John McCain’s personal account of his life has shaped a powerful political narrative that accords him deference on the full range of policy issues. His first effort at shaping that narrative received a remarkable boost when the May 14, 1973, edition of U.S. News & World Report gave him space for what is perhaps the longest article the magazine had ever run, a 12,000-word piece composed entirely of his unedited and often rambling account of his prisoner-of-war experience. Ever since, McCain has added compelling details at key points in his political career. When his stories are placed beside documented evidence from other sources, significant contradictions often emerge.

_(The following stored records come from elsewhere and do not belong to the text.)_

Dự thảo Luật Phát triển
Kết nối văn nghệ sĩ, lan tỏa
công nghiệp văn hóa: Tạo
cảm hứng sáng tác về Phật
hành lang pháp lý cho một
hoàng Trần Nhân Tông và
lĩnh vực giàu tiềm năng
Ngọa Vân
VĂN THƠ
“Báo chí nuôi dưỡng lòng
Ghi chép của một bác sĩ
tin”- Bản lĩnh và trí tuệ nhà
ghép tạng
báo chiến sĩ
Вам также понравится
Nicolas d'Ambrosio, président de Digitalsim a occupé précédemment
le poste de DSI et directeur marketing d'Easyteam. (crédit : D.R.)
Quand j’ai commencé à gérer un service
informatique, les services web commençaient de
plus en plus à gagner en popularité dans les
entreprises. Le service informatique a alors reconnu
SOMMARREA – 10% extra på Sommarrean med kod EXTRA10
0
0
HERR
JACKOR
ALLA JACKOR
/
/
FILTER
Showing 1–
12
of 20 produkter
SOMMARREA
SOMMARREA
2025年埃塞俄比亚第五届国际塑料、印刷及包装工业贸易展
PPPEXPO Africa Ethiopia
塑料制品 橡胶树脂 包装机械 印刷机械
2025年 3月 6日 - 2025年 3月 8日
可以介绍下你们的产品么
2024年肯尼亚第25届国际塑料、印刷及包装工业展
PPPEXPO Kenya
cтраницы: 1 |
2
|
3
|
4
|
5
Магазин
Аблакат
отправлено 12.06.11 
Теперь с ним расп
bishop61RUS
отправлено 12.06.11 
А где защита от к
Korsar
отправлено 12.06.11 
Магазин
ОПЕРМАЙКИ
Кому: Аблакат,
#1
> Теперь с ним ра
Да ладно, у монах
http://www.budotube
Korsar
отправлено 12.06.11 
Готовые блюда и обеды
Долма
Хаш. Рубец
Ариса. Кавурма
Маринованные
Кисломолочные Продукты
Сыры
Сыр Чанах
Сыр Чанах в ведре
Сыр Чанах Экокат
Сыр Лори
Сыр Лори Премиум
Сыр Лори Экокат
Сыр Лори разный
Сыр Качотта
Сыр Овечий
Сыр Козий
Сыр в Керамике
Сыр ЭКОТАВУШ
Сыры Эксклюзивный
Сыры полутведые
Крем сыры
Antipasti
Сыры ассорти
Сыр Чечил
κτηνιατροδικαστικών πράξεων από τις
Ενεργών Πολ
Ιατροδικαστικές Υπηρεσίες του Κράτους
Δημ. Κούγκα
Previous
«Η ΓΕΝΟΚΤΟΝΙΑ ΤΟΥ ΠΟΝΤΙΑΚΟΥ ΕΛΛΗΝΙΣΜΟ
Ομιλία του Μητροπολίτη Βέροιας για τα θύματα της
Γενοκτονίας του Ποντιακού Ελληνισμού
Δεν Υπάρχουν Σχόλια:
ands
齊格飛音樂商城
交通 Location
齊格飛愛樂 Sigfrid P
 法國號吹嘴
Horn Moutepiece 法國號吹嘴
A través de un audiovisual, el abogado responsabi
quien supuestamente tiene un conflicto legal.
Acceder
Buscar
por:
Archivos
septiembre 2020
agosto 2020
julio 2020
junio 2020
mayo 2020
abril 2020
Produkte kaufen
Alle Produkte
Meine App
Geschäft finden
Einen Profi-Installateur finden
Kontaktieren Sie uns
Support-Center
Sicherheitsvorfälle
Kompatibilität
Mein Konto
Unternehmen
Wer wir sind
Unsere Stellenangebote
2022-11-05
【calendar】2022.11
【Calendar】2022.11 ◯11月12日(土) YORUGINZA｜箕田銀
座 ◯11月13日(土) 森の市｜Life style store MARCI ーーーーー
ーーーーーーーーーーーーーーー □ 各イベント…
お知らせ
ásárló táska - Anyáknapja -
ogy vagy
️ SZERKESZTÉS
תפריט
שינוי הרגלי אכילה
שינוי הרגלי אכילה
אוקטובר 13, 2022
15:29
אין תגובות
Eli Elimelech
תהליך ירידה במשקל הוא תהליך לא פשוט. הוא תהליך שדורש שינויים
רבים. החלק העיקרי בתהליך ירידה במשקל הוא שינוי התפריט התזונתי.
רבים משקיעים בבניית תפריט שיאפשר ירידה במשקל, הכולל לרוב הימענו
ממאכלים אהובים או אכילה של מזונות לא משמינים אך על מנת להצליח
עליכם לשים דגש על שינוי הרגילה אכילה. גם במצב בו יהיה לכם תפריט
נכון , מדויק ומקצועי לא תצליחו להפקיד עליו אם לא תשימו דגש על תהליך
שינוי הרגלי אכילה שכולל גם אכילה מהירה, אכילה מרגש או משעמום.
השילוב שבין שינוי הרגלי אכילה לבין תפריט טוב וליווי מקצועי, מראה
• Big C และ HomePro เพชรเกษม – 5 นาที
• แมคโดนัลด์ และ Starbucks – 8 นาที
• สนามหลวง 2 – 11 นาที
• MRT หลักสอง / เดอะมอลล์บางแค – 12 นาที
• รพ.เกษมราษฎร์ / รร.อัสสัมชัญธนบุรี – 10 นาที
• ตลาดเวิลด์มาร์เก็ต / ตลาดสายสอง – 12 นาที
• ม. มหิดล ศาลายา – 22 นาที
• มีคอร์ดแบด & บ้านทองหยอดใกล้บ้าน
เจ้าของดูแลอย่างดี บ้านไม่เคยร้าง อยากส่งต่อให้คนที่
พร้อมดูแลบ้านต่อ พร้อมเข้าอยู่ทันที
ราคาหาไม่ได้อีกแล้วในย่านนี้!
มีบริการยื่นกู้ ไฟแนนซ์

One such case involves McCain’s experience in the devastating fire and explosions that killed 134 sailors on the aircraft carrier USS Forrestal during the Vietnam War three months before he was shot down over North Vietnam. McCain has made claims about this accident that differ dramatically from parts of the official Navy report and accounts of reliable eyewitnesses.
In considering the 1967 catastrophe, it is important to note that the official report concluded that no individual bore responsibility for the fire or its spread. There are a number of conflicting accounts of the Forrestal accident, but here is the story as based on the strongest sources. The fire started at 10:51 a.m. Saturday, July 29, 1967, as 30-year-old Lt. Cmdr. John McCain sat on the port side of the Forrestal in his A-4 Skyhawk going through preflight checks. To his right was Lt. Cmdr. Fred White, also in an A-4 Skyhawk attack aircraft. A Zuni rocket on another airplane accidentally fired and flew across the flight deck, passing through White’s auxiliary fuel tank and falling into the ocean. Fuel spilled onto the deck from White’s craft and ignited. McCain told his biographer, Robert Timberg, and repeats in his own book, “Faith of My Fathers,” that the rocket hit his own plane and knocked two bombs from it into the burning fuel as he scrambled out of his cockpit and raced to safety across the deck.1
There was, in fact, a single bomb — not two — that dropped to the deck. It exploded 90 seconds after the fire broke out, intensifying the blaze until it raged out of control. White and Thomas Ott, McCain’s parachute rigger, were among the first to be killed instantly or mortally injured, along with most of the firefighting crew. McCain’s plane captain, Robert Zwerlein, was one of those who suffered fatal wounds at this point.